Source material =
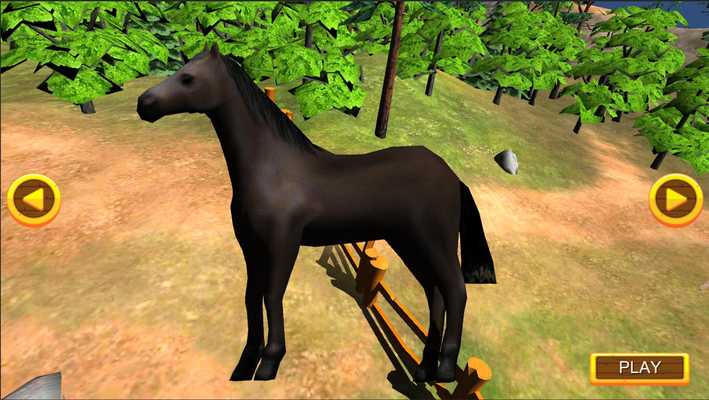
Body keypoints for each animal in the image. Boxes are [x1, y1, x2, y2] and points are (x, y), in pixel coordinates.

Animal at [137, 43, 496, 383]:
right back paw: (423, 370)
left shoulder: (283, 244)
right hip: (410, 244)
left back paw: (445, 370)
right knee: (435, 295)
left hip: (434, 242)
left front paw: (269, 362)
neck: (273, 169)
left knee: (455, 292)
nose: (144, 104)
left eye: (188, 78)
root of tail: (452, 176)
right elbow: (251, 296)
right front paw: (246, 362)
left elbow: (271, 295)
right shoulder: (250, 246)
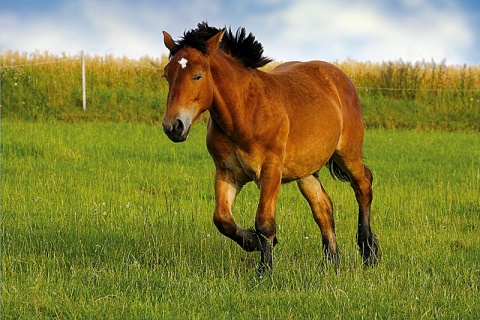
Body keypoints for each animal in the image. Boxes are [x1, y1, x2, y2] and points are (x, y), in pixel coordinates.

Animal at [161, 22, 382, 276]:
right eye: (167, 75)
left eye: (198, 75)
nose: (173, 126)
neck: (245, 113)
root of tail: (340, 78)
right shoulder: (227, 173)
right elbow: (222, 219)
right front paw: (252, 242)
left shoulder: (270, 171)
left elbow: (264, 221)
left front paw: (264, 270)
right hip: (306, 171)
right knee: (323, 208)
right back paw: (331, 262)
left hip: (347, 153)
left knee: (363, 185)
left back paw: (369, 252)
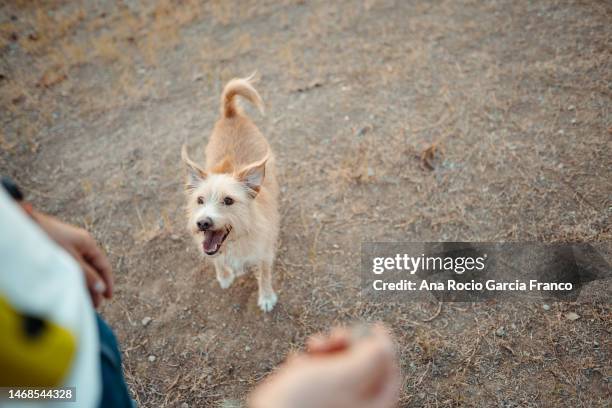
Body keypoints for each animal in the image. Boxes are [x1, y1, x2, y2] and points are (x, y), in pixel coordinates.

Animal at [180, 74, 278, 312]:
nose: (202, 223)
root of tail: (230, 113)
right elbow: (216, 258)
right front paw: (224, 275)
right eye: (200, 200)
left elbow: (265, 274)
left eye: (228, 200)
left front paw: (266, 297)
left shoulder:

Goal of the exercise = Every entry above needs to be duplicated exactly, without its images.

Task output =
Body keypoints for each animal in the image. Boxes are [x1, y1, x2, y2] and points are (x, y), in pixel coordinates.

Animal at [137, 43, 496, 383]:
right back paw: (423, 370)
left shoulder: (283, 244)
right hip: (410, 244)
left back paw: (445, 370)
right knee: (435, 295)
left hip: (434, 242)
left front paw: (269, 362)
neck: (273, 169)
left knee: (455, 292)
nose: (144, 104)
left eye: (188, 78)
root of tail: (452, 176)
right elbow: (251, 296)
right front paw: (246, 362)
left elbow: (271, 295)
right shoulder: (250, 246)
Body keypoints for each animal in the image. Boxes are [x1, y1, x2, y2] and points are (x, y), in pixel coordinates.

Animal at [161, 22, 382, 276]:
right eye: (167, 75)
left eye: (198, 75)
nose: (173, 126)
neck: (245, 113)
root of tail: (340, 78)
right shoulder: (227, 173)
right elbow: (222, 219)
right front paw: (252, 242)
left shoulder: (270, 171)
left elbow: (264, 221)
left front paw: (264, 270)
right hip: (306, 171)
right knee: (323, 208)
right back paw: (331, 262)
left hip: (347, 153)
left knee: (363, 185)
left back paw: (369, 252)
Body keypoints for each animal in the image. Boxes are [x1, y1, x2, y2] and points are (x, y), in pixel coordinates.

Animal at [180, 74, 278, 312]:
nose: (202, 223)
root of tail: (230, 113)
right elbow: (216, 258)
right front paw: (224, 275)
right eye: (200, 200)
left elbow: (265, 274)
left eye: (228, 200)
left front paw: (266, 297)
left shoulder:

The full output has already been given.